Rosh Hashana willl be September 9-11, 2018, Visit our HIGH HOLIDAY LINKS

With the High Holidays swiftly dawning upon us, it would be inexcusable not to awaken ourselves to some of the thoughts and ways we ought to try to focus on during the month of Elul.

There are forty days from the beginning of Elul to Yom Kippur – these correspond to the second set of forty days which Moses ascended Mount Sinai, beseeching Hashem to forgive the Israelites after the Golden Calf and to return to dwell amongst His nation. After 40 days Moses was given the second tablets and the nation was forgiven, and every year we have the chance to connect to this purification and forgiveness on Yom Kippur. Jewish Tradition relates to the entire period of forty days as days of special favor for the Jewish people, and a time of mercy and love from Hashem. It is compared to the initial forty days of a fetus, which is considered the critical time span for its creation; so too do we have an opportunity to recreate ourselves, and as a consequence our world, during these forty days if we take advantage of them.

The sages expound the letters of the month ELUL in various ways, all relating to its central theme of returning to our source, and to ourselves.

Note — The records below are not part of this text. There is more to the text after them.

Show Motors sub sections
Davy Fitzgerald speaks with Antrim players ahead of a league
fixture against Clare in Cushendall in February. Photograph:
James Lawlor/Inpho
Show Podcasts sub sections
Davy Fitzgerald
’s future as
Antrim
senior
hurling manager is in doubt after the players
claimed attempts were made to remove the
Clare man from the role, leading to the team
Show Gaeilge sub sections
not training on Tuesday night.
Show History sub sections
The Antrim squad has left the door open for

The most well known is an acronym of the verse in Song of Songs – “I am (E) to my Beloved (L) (Hashem) and my Beloved (U) is to me (L)”. Connoting a rededication to our Better Half, to strengthening the relationship from where all our life and joy springs.

The focus of these days is not any new mitzvos, but rather to renew and reflect on the wealth of opportunities already at our finger tips; the most important and wonderful things are usually already under our noses.

The first words of the verse of how one who accidentally murders through carelessness is to flee to the designated Levite cities for refuge also begins with the letters ELUL. I heard from Rabbi Zev Leff that the connection is that one only murders through carelessness when the sanctity of life has been diminished to the extent that such foul ups become possible (that is why there was always an uneven distribution of cities of refuge, corresponding to the righteousness of the locale). Fleeing to the Levite city is one of the many examples the Torah proscribes to rehabilitate the fallen soul by placing him in a positive, nourishing environment (the parsha of Jewish slaves is another good example), for the Levites model a higher ethic of living, and a more spiritual and righteous community. So too, after a hectic year, and the travails of the three weeks of tragedy, and the distractions of the summer, Elul is our place of refuge to rehabilitate our dimmed neshamos (spiritual souls), and to repair our rusty relationships, and to sharpen our thinking, in order to be meritorious in judgment and to take out a new lease on life in the upcoming new year.

We, the Jewish people are blessed with so many opportunities to strengthen our yiddishkeit, and more importantly, our love and geshmack for yiddishkeit during this wonderful time. Just to name a few: Shabbos – a time of being free from the mundane, and a time to taste eternity in our lives, and we elevate to this lofty world every 7 days.
Davening: all we need to do is contemplate for a few moments that we are communicating with the Creator, as real as when we talk to our friend. (The Halachos related to Tefilla demonstrate this reality that the Shechina has, so to speak, presented itself before us, and is attentive to our communication – e.g. not walking before another who is davening, or not looking in front of you while saying the Amida)

Brachos (Blessings): dozens of times a day we can reflect on how much good we have in our lives, and how Hashem is constantly providing us with all our needs and joys.

Torah: The greatest illumination in the whole of Creation, the Expression and Will of the Creator – If davening is our speaking to the Creator, Torah is the Creator speaking to us. Every word is a mitzvah greater than all the other mitzvos combined, and the sanctity and growth we gain from immersion in Torah is unparalleled in creation.

Chesed – every act of kindness is an opportunity for your neshama to touch another person’s neshama. Abraham excused himself from speaking with Hashem in order to do chesed with idolatrous Arab strangers – teaching us that this was even greater.

Tzedaka – we can become givers, thereby using our blessings to emulate The Creator, who is the ultimate provider and sustainer of all. All of these mitzvos involved with our secular affairs and possessions are also a precious opportunity to develop our trust and faithfulness to our Molder, our Father, our King. – After all we must develop our ability to grasp Hashem as King, for Rosh Hashana, in order to do our job of crowning Him on that day. – (This is especially challenging for our generation, now that Providence has greatly removed the image and concept of Kingship and Royalty from the modern western society.)

We hope that we all seek out this Elul as our city of refuge, and make a little time and a lot of heart to revive ourselves and be well oriented and strong for the Days of Awe.
Wishing everybody a favorable verdict full of new blessings for 5779.